Oct 08, 2008 11:26
So, Friday was one of my first pregnant lady emotional crises in the course of the pregnancy, heh. Figured I should blog this for posterity, though.
As you know, I've been dealing with swollen feet for quite some time now. It's something I've dealt with every summer for the past few years here and there, usually around convention season for a few days, so it wasn't a huge surprise that it happened in my pregnancy. It's been two months now of swollen feet, but I've dealt with it pretty well, I think.

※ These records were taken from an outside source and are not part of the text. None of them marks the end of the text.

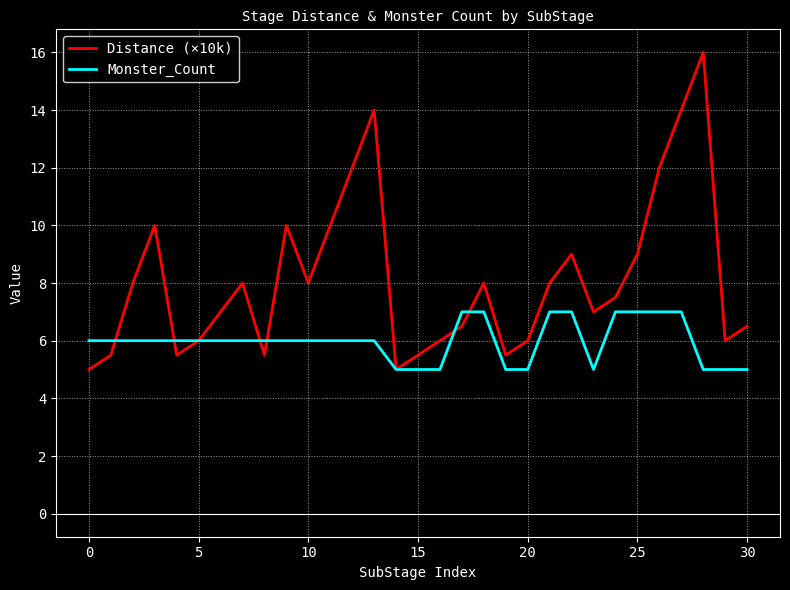

Reading left to right, transcribe all the data shown in this chart.

Distance (×10k): 5.0	5.5	8.0	10.0	5.5	6.0	7.0	8.0	5.5	10.0	8.0	10.0	12.0	14.0	5.0	5.5	6.0	6.5	8.0	5.5	6.0	8.0	9.0	7.0	7.5	9.0	12.0	14.0	16.0	6.0	6.5
Monster_Count: 6.0	6.0	6.0	6.0	6.0	6.0	6.0	6.0	6.0	6.0	6.0	6.0	6.0	6.0	5.0	5.0	5.0	7.0	7.0	5.0	5.0	7.0	7.0	5.0	7.0	7.0	7.0	7.0	5.0	5.0	5.0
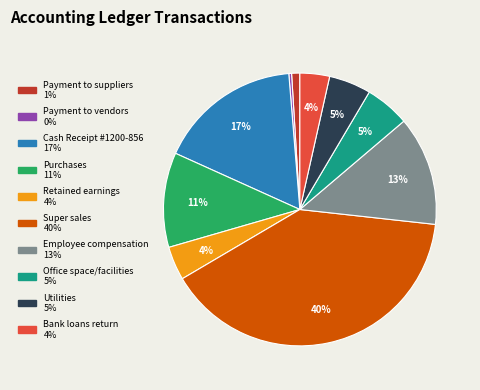

Is it true that Office space/facilities is 5% of the pie?

True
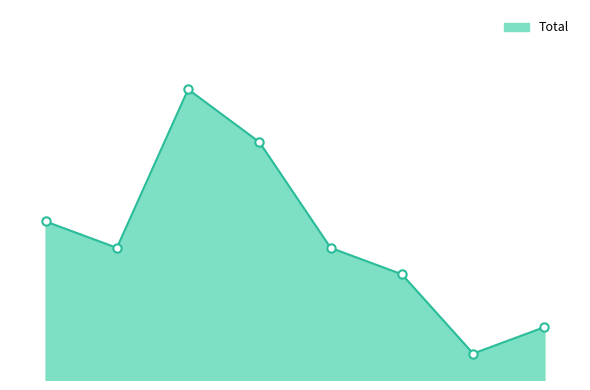

What is the smallest value displayed?

1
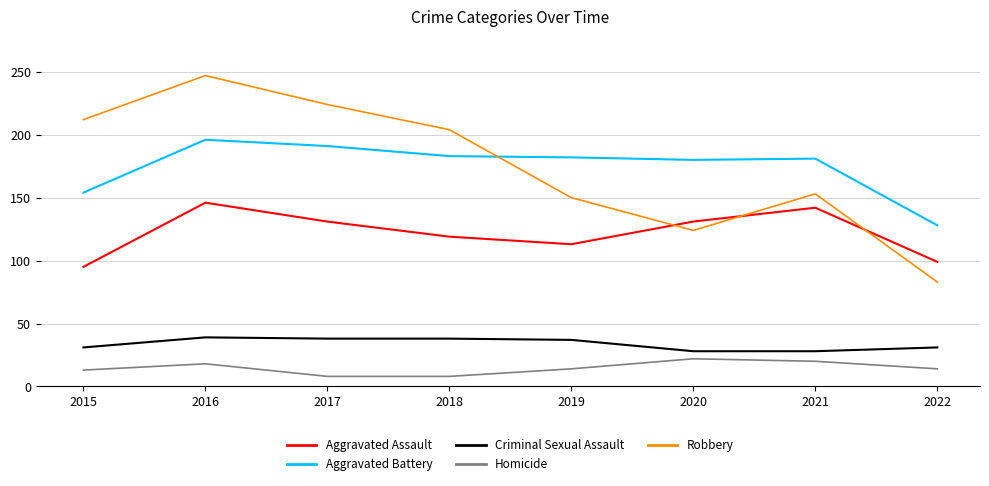

At how many categories does at least one series exceed 32?

8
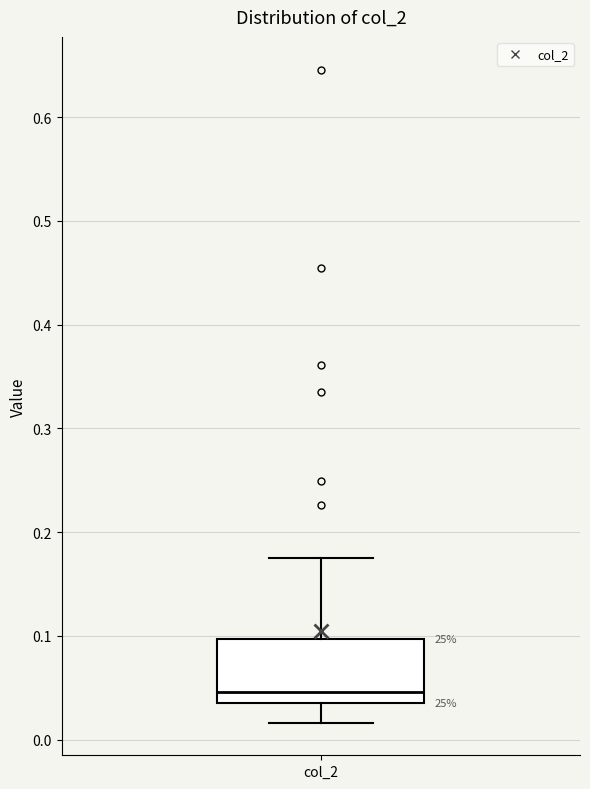

Where is the lower edge of the box for col_2 on the y-axis? The values are not printed on the chart, so give them approximately, as read against the axis.

0.04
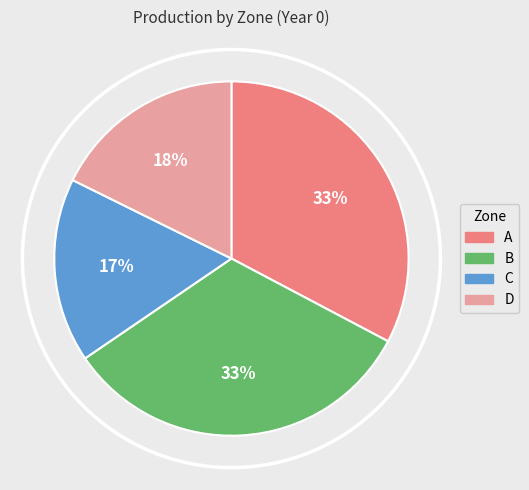

The D slice represents 18% of the pie. True or false?

True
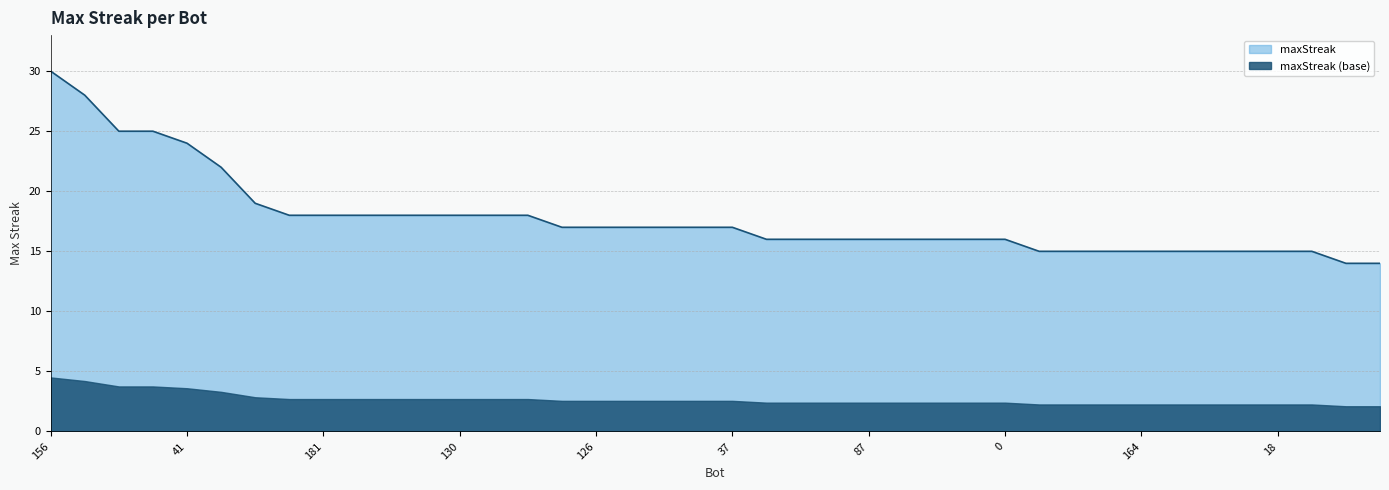

What is the change in value from 156 to 220?

-15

However, Friday morning, I woke up and went to slide into my sandals. These sandals are not only made of a stretchable elastic, they're also size 9 Wide. I normally wear 8 1/2, usually wide just for comfort factor.
But they didn't fit!
Oh, noes!
So with great trepidation and emotional fragility, I wore FLIP FLOPS to my office job. I felt just terrible about it (How unprofessional! Flip flops to an office job!!), so as soon as I got to the office I went and confessed to my boss. Now, I work with an office full of therapists/psychologists, and I'm sure it didn't take a Ph.D. to tell that I was a bit fragile at this point. Luckily for me, the boss just smiled and said "Don't worry about it." Had he been remotely disapproving or negative in any way, I'm sure I would have just burst into tears.
Bah.
These silly pregnant hormones. Of course he was fine with me wearing flip flops. Not only am I pregnant with swollen feet, but every day I come to work is an extra day of no panic in the office due to my absence (Yes, I've become indespensable. Yay!).
So, now, I always wear flip flops to work because they're still the only shoes that fit. I still feel a little guilty and sheepish (it's not professional!!), but with none of the fragility from Friday. Heh.